Ania Lewandowska zazwyczaj unika podobnych chwytów. Sytuacja była wyjątkowa
Zwróciła się do fanów z apelem
Ania Lewandowska to jedna z najpopularniejszych gwiazd w polskim show-biznesie. Trenerka fitness chętnie pokazuje fanom, jak spędza wolny czas, co je, jakie treningi wykonuje i jak wygląda jej praca zza kulis. Influencerka zaskarbiła sobie sympatię fanów dzięki swojej otwartości i naturalności.
W ostatnim poście gwiazda pochwaliła się zdjęciem swoich pośladków. Czyżby w ten sposób chciała przykuć uwagę fanów? Ania Lewandowska w najnowszym wpisie przekazała internautom ważną informację związana z jej pasją - treningami.
Pochwaliła się zdjęciem pośladków
"Po prawie roku pandemii Światowa Organizacja Zdrowia PODWOIŁA ilość aktywności fizycznej w swoich wytycznych. Zalecana dawka ruchu dla dorosłych to teraz nawet 300 minut ćwiczeń umiarkowanej intensywności tygodniowo i 150 minut intensywnych ćwiczeń tygodniowo " - czytamy w najnowszym poście. "Wachlarz możliwości, jeśli chodzi o aktywność jest ogromny. Nie zamykajmy się na jeden rodzaj treningów" - dodała.
..............................
## [ZADANIA DO WYKONANIA]
1. Według tekstu o Ani Lewandowskiej ile minut ćwiczeń umiarkowanej intensywności tygodniowo zaleca się teraz dorosłym?
2. Zacytuj z tekstu o Ani Lewandowskiej fragment zaczynający się od słów „Ania Lewandowska zazwyczaj” i kończący na słowach „pasją - treningami.”.
3. Kontynuuj tekst o Ani Lewandowskiej od miejsca, w którym się kończy.

## [DOSTARCZONE MATERIAŁY]
..............................
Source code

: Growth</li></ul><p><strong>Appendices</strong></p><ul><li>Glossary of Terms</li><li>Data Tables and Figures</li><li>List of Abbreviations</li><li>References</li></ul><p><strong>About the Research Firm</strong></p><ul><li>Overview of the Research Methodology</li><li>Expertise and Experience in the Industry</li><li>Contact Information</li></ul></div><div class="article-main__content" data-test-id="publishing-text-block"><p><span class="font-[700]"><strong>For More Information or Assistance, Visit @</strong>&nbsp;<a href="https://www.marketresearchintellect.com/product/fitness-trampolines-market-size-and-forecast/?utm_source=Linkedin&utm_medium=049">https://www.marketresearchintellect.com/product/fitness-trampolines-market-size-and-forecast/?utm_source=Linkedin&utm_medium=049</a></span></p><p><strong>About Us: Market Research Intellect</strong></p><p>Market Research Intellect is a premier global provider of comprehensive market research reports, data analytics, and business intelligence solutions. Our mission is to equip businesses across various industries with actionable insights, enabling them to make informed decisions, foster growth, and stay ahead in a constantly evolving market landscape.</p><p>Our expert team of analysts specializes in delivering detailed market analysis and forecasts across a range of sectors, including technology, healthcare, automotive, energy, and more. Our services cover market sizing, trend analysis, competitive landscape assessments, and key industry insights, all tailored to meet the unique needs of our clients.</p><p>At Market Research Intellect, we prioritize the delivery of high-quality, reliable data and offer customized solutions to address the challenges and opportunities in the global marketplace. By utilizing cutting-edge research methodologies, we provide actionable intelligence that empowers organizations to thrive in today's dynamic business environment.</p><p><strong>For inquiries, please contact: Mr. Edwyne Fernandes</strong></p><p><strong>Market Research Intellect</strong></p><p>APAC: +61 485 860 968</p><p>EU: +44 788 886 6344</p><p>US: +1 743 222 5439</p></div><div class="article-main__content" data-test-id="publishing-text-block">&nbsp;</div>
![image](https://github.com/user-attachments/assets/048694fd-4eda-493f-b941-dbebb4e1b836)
..............................
## [ROZWIĄZANIA ZADAŃ]
1. Nawet 300 minut tygodniowo.

2.
Ania Lewandowska zazwyczaj unika podobnych chwytów. Sytuacja była wyjątkowa
Zwróciła się do fanów z apelem
Ania Lewandowska to jedna z najpopularniejszych gwiazd w polskim show-biznesie. Trenerka fitness chętnie pokazuje fanom, jak spędza wolny czas, co je, jakie treningi wykonuje i jak wygląda jej praca zza kulis. Influencerka zaskarbiła sobie sympatię fanów dzięki swojej otwartości i naturalności.
W ostatnim poście gwiazda pochwaliła się zdjęciem swoich pośladków. Czyżby w ten sposób chciała przykuć uwagę fanów? Ania Lewandowska w najnowszym wpisie przekazała internautom ważną informację związana z jej pasją - treningami.

3.
Jak można się domyślić, fani natychmiast zareagowali na wpis Ani Lewandowskiej. Być może ich uwagę przykuło nietypowe zdjęcie, być może przejmująca treść znajdująca się pod nim. Jedna z internautek poruszyła problem zamkniętych siłowni. "Podwoiła ilość aktywności, a siłownie pozamykali, ale te absurdy covidowe już chyba nikogo nie zdziwią" - stwierdziła.